Work to complete:
Find the line containing "de bichos, donde" in the entries below. Restate it and each line after it, word for word, up to and including the line containing "controles bromatológicos. Por".
+++ Input data
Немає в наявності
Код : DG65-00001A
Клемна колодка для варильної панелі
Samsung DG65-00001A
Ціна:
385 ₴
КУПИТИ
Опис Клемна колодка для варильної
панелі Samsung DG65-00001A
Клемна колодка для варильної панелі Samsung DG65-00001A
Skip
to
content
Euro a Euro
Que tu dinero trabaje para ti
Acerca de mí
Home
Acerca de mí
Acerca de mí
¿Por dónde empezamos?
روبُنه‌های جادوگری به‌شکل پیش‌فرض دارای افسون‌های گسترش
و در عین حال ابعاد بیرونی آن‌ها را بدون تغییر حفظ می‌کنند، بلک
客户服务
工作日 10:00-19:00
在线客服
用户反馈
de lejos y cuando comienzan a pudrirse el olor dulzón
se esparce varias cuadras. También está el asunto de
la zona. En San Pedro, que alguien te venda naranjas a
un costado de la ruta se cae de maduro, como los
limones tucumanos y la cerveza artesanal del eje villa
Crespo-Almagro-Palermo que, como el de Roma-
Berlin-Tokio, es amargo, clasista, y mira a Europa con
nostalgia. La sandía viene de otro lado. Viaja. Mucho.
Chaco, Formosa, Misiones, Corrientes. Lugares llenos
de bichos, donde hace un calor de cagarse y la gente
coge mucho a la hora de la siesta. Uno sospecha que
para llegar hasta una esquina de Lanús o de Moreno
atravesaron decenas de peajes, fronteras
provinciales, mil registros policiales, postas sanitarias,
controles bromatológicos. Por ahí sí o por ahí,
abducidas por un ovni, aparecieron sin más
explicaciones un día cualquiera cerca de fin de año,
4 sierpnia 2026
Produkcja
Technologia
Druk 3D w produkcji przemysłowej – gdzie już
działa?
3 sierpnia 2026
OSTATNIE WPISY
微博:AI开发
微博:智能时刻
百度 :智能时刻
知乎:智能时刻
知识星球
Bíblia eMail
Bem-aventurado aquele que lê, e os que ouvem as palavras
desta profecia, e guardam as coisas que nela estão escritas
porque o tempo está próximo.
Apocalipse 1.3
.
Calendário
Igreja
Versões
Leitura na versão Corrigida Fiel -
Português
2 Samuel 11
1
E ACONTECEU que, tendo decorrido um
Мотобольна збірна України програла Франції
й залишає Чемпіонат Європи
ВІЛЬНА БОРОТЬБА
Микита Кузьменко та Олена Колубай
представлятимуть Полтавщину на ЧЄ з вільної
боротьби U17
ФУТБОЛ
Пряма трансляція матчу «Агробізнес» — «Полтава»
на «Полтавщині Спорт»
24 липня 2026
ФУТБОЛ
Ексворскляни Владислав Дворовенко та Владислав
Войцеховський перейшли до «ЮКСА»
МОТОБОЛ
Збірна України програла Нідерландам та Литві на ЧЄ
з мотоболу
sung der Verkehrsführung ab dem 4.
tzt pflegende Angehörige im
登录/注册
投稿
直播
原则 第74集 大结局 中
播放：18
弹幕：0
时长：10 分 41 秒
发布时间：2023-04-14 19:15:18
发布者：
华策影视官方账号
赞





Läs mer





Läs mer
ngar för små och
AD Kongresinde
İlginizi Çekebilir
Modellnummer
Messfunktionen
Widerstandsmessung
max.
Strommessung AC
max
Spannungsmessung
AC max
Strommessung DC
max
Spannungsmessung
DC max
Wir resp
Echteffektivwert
++++++
Task output:
de bichos, donde hace un calor de cagarse y la gente
coge mucho a la hora de la siesta. Uno sospecha que
para llegar hasta una esquina de Lanús o de Moreno
atravesaron decenas de peajes, fronteras
provinciales, mil registros policiales, postas sanitarias,
controles bromatológicos. Por ahí sí o por ahí,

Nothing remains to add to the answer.